What does an advisor think about when he turns into an author?  What does he politically cling to and what does he judge as aesthetically correct to include in his work?  Is he free or does he run every concept by State Security?  Does extensive writing distract his parliamentary concentration, is it a diversion of resources from the Council of State, or is it simply an extracurricular hobby edited in record time by Letras Cubanas publishing house?  Is this an exemplifying work meant to monitor the literary market (for good reason, the novel imparts a Delphic mini-course on adolescent-adventurer readings)?  Will Abel Prieto retire with this dramatic effect or is he already plotting a new hilarious project for his next two decades in power?
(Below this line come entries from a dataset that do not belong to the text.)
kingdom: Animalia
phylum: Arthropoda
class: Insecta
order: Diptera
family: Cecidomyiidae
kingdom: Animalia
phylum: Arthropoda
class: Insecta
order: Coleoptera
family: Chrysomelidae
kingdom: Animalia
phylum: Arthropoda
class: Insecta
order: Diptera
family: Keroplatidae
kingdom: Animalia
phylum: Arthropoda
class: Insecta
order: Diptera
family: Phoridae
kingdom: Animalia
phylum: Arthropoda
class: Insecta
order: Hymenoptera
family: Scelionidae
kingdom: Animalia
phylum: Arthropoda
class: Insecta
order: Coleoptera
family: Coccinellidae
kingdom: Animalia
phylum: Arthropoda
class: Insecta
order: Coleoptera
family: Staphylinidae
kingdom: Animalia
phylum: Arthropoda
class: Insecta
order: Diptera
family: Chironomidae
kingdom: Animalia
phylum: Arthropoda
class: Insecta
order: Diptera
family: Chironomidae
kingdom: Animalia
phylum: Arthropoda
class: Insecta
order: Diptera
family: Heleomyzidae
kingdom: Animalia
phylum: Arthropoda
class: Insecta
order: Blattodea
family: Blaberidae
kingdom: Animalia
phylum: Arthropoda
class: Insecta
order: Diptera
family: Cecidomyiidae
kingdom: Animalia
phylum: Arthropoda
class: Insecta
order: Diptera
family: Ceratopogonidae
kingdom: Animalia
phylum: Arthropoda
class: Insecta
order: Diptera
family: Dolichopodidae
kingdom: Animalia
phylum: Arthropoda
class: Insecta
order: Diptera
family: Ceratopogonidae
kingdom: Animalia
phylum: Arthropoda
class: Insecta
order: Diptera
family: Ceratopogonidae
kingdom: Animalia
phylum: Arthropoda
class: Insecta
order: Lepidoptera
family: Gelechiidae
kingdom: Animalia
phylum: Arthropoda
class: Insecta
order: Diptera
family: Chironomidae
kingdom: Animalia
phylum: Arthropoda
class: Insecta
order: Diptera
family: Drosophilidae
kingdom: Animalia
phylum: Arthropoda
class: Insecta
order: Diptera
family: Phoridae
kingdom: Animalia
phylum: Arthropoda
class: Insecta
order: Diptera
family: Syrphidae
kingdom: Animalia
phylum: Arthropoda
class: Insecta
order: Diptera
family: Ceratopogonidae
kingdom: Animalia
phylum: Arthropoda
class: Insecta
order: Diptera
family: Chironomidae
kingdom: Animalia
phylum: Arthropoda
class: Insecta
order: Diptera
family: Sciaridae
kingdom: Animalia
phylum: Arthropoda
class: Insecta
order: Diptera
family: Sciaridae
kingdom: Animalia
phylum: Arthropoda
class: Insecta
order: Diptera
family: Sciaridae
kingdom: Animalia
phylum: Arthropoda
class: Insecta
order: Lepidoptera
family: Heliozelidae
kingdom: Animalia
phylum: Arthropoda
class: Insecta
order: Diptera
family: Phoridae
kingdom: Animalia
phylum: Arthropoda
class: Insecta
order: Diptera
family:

In an interview, the author implores us to not abandon reading his work until the KONIEC** (“not because it’s so good, but because I’d like it if someone reached it”).  As with Paradiso, in effect, I recommend resisting until the bitter end the half-a-millennium of pages in Viajes de Miguel Luna.  Maybe this is the novel that, since the “Revoluzoic Era”, Armando Hart should have written for us?  This is a book that can be put to use as a Rosetta Stone of 21st century socialism, Cuban style, and it includes, as a bonus track, a histrionic colophon that parodies, or maybe pays homage to, the telenovela writer Mayté Vera, not to mention half of a century’s worth of excellent vignettes signed by the author (the untapped potential of a Marjane Satrapi emanates from Abel Prieto, self-portrait included).

Mikimún has died, long live the Ministrún.  Quod scripsi, is crisis.

Translator’s notes:
* National Union of Writers and Artists of Cuba
** This is the Polish term for “finish” or “end”.